What you will do: Please copy out these lines, switching each "pie chart" to "pie graph" and leaving everything else unchanged.

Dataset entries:
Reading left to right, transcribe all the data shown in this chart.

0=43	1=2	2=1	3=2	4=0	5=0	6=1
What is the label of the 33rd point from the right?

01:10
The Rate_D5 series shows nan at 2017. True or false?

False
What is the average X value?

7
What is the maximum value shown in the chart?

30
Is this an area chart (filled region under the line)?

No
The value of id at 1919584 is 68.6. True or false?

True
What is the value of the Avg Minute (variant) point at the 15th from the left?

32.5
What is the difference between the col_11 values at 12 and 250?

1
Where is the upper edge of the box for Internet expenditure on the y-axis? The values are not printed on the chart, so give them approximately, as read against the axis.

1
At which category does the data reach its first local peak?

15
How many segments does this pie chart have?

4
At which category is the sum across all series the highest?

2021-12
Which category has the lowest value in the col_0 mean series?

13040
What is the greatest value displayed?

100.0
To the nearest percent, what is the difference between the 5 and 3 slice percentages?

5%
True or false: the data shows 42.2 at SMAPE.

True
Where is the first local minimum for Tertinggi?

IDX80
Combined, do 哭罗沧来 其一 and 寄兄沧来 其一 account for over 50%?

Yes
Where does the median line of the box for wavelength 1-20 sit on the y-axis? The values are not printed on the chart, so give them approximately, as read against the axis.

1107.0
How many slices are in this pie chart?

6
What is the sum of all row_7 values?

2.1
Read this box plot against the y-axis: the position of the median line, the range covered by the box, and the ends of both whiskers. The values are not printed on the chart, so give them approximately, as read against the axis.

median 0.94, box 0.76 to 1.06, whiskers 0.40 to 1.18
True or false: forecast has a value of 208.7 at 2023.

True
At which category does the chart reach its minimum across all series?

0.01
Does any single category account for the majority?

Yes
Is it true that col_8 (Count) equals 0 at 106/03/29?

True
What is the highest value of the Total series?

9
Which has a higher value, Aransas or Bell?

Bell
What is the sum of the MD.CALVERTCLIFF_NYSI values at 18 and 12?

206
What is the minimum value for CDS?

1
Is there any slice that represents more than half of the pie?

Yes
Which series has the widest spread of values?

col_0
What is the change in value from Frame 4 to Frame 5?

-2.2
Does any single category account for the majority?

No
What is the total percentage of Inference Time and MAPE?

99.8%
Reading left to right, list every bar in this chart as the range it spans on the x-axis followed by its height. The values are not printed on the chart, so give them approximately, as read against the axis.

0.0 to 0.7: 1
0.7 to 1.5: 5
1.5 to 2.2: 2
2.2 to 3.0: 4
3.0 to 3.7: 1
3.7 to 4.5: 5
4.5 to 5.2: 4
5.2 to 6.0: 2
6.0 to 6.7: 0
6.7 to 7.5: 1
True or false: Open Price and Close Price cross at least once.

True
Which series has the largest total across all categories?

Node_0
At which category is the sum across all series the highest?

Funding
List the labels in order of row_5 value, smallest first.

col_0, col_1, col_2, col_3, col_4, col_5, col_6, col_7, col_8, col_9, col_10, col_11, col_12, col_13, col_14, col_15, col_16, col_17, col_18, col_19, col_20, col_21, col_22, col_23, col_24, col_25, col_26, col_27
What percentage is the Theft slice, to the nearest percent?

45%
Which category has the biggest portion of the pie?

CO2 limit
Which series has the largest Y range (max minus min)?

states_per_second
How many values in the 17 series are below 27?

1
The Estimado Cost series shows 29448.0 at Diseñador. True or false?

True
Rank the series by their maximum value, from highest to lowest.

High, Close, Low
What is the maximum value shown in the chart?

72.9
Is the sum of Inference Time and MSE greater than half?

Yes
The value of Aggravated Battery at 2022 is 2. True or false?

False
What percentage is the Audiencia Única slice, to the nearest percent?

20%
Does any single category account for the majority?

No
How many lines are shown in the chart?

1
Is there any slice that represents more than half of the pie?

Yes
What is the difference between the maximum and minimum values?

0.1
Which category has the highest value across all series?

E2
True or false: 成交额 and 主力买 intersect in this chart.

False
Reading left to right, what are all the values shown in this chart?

Reply to the exercise:
Reading left to right, transcribe all the data shown in this chart.

0=43	1=2	2=1	3=2	4=0	5=0	6=1
What is the label of the 33rd point from the right?

01:10
The Rate_D5 series shows nan at 2017. True or false?

False
What is the average X value?

7
What is the maximum value shown in the chart?

30
Is this an area chart (filled region under the line)?

No
The value of id at 1919584 is 68.6. True or false?

True
What is the value of the Avg Minute (variant) point at the 15th from the left?

32.5
What is the difference between the col_11 values at 12 and 250?

1
Where is the upper edge of the box for Internet expenditure on the y-axis? The values are not printed on the chart, so give them approximately, as read against the axis.

1
At which category does the data reach its first local peak?

15
How many segments does this pie graph have?

4
At which category is the sum across all series the highest?

2021-12
Which category has the lowest value in the col_0 mean series?

13040
What is the greatest value displayed?

100.0
To the nearest percent, what is the difference between the 5 and 3 slice percentages?

5%
True or false: the data shows 42.2 at SMAPE.

True
Where is the first local minimum for Tertinggi?

IDX80
Combined, do 哭罗沧来 其一 and 寄兄沧来 其一 account for over 50%?

Yes
Where does the median line of the box for wavelength 1-20 sit on the y-axis? The values are not printed on the chart, so give them approximately, as read against the axis.

1107.0
How many slices are in this pie graph?

6
What is the sum of all row_7 values?

2.1
Read this box plot against the y-axis: the position of the median line, the range covered by the box, and the ends of both whiskers. The values are not printed on the chart, so give them approximately, as read against the axis.

median 0.94, box 0.76 to 1.06, whiskers 0.40 to 1.18
True or false: forecast has a value of 208.7 at 2023.

True
At which category does the chart reach its minimum across all series?

0.01
Does any single category account for the majority?

Yes
Is it true that col_8 (Count) equals 0 at 106/03/29?

True
What is the highest value of the Total series?

9
Which has a higher value, Aransas or Bell?

Bell
What is the sum of the MD.CALVERTCLIFF_NYSI values at 18 and 12?

206
What is the minimum value for CDS?

1
Is there any slice that represents more than half of the pie?

Yes
Which series has the widest spread of values?

col_0
What is the change in value from Frame 4 to Frame 5?

-2.2
Does any single category account for the majority?

No
What is the total percentage of Inference Time and MAPE?

99.8%
Reading left to right, list every bar in this chart as the range it spans on the x-axis followed by its height. The values are not printed on the chart, so give them approximately, as read against the axis.

0.0 to 0.7: 1
0.7 to 1.5: 5
1.5 to 2.2: 2
2.2 to 3.0: 4
3.0 to 3.7: 1
3.7 to 4.5: 5
4.5 to 5.2: 4
5.2 to 6.0: 2
6.0 to 6.7: 0
6.7 to 7.5: 1
True or false: Open Price and Close Price cross at least once.

True
Which series has the largest total across all categories?

Node_0
At which category is the sum across all series the highest?

Funding
List the labels in order of row_5 value, smallest first.

col_0, col_1, col_2, col_3, col_4, col_5, col_6, col_7, col_8, col_9, col_10, col_11, col_12, col_13, col_14, col_15, col_16, col_17, col_18, col_19, col_20, col_21, col_22, col_23, col_24, col_25, col_26, col_27
What percentage is the Theft slice, to the nearest percent?

45%
Which category has the biggest portion of the pie?

CO2 limit
Which series has the largest Y range (max minus min)?

states_per_second
How many values in the 17 series are below 27?

1
The Estimado Cost series shows 29448.0 at Diseñador. True or false?

True
Rank the series by their maximum value, from highest to lowest.

High, Close, Low
What is the maximum value shown in the chart?

72.9
Is the sum of Inference Time and MSE greater than half?

Yes
The value of Aggravated Battery at 2022 is 2. True or false?

False
What percentage is the Audiencia Única slice, to the nearest percent?

20%
Does any single category account for the majority?

No
How many lines are shown in the chart?

1
Is there any slice that represents more than half of the pie?

Yes
What is the difference between the maximum and minimum values?

0.1
Which category has the highest value across all series?

E2
True or false: 成交额 and 主力买 intersect in this chart.

False
Reading left to right, what are all the values shown in this chart?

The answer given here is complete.